Description: The use case is to copy data from AWS S3 to Snowflake’s Cloud Data Warehouse and perform ETL operations on top of it using DBT for analyzing sales data.
Responsibilities:
Loaded data from AWS S3 into Snowflake, ensuring accuracy and efficiency.
Executed ETL operations by integrating Snowflake and GitHub through DBT.
Created complex sub-queries, joins, and views using Jinja and SQL in Snowflake environment.
Designed models, macros, and tests, leveraging packages and seeds to boost query performance.
Conducted data modeling by refining data types and resolving duplicates and null entries.
Transformed and loaded semi-structured data formats into AWS S3 aligned with client specifications.
Assessed business requirements to ensure alignment with project outcomes.
Project: Data migration from legacy to modern Big Data Platform.
Project Role: Data Engineer
Client : Adidas
Environment: AWS S3 | Pyspark | SparkSQL | Databricks | MySQL | Postgres SQL | GIT| JIRA.

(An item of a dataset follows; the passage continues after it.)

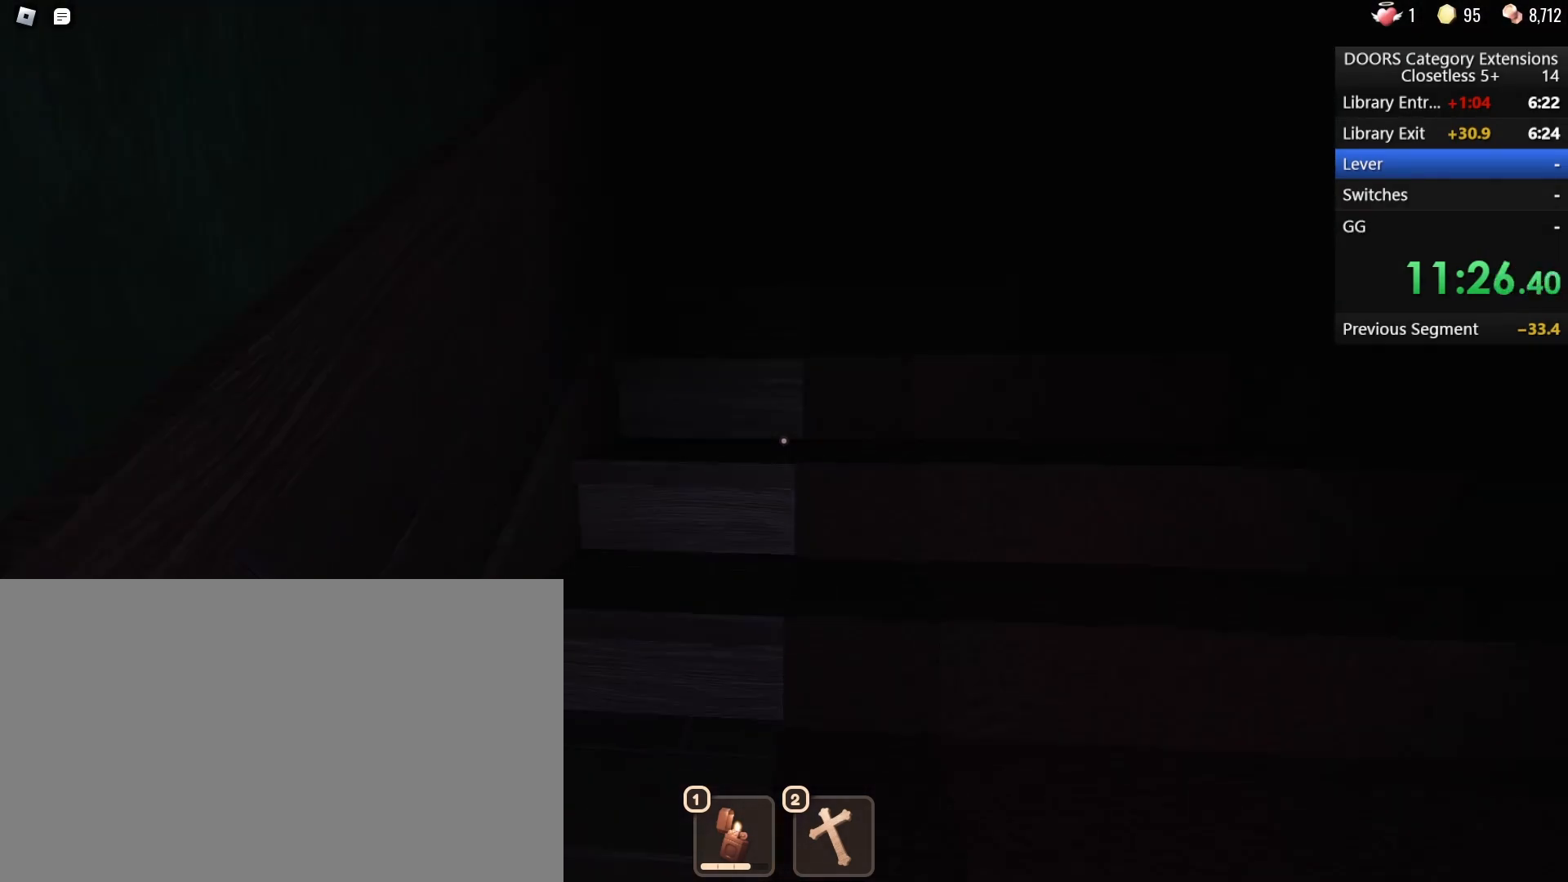
{"keys": ["w"], "mouse": [], "events": []}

Description: The use case is to migrate data from on-premises to the AWS cloud, and on top of that, the business requirement is to perform ETL operations using Databricks on data available in S3 and to store the transformed data in Redshift according to their business requirements.
Roles and Responsibilities: Developed ETL processes integrating AWS S3, Databricks, and Redshift for seamless data migration.
Automated data extraction from client server to AWS S3 using Airflow for efficiency.
Extracted data through API, ensuring accurate import of raw datasets into AWS S3.
Implemented optimization techniques like data serialization and predicate pushdown for effective transformations.
Created DAGs for query optimization based on event-driven triggers or CDC.
Established event-based and scheduled triggers for continuous data migration from S3 to Redshift.
Conducted analysis of datasets in Redshift utilizing Redshift Query Editor for insights.
Participated in business requirements gatherings to align data transformation with client needs.
Client: Mercedes Benz
Project Role: Data Engineer
Environment: Azure Data Lake Storage, Azure Data Factory, Azure Storage, and on-premises data sources.
Description: Migrate large volumes of structured and unstructured data from on-premises data sources to Azure Data Lake Storage for centralized data management and analytics.
Roles and Responsibilities:
· Configure and manage data movement activities, such as copy data tasks and data flows.
· Integrate with on-premises data sources and handle various data formats (structured, semi-structured, and unstructured).
· Design and implement data transformation logic using Azure Data Factory's mapping data flows or Spark activities.
· Optimize data processing workflows for performance and efficiency.
· Integrate Azure Data Lake Storage with other Azure services for data processing and analysis.
· Implement data integration patterns with Azure services like Azure Databricks, Azure Synapse Analytics.
· Collaborate with data analysts or data scientists to facilitate data access and consumption.
· Implement techniques like partitioning, compression, or parallel copying to improve transfer speeds.
· Continuously improve and refactor existing data ingestion pipelines for better performance, maintainability, and scalability.
I, Sandra Pradeepa, hereby declare that the above information and particulars furnished are true and correct to the best of my personal knowledge and belief.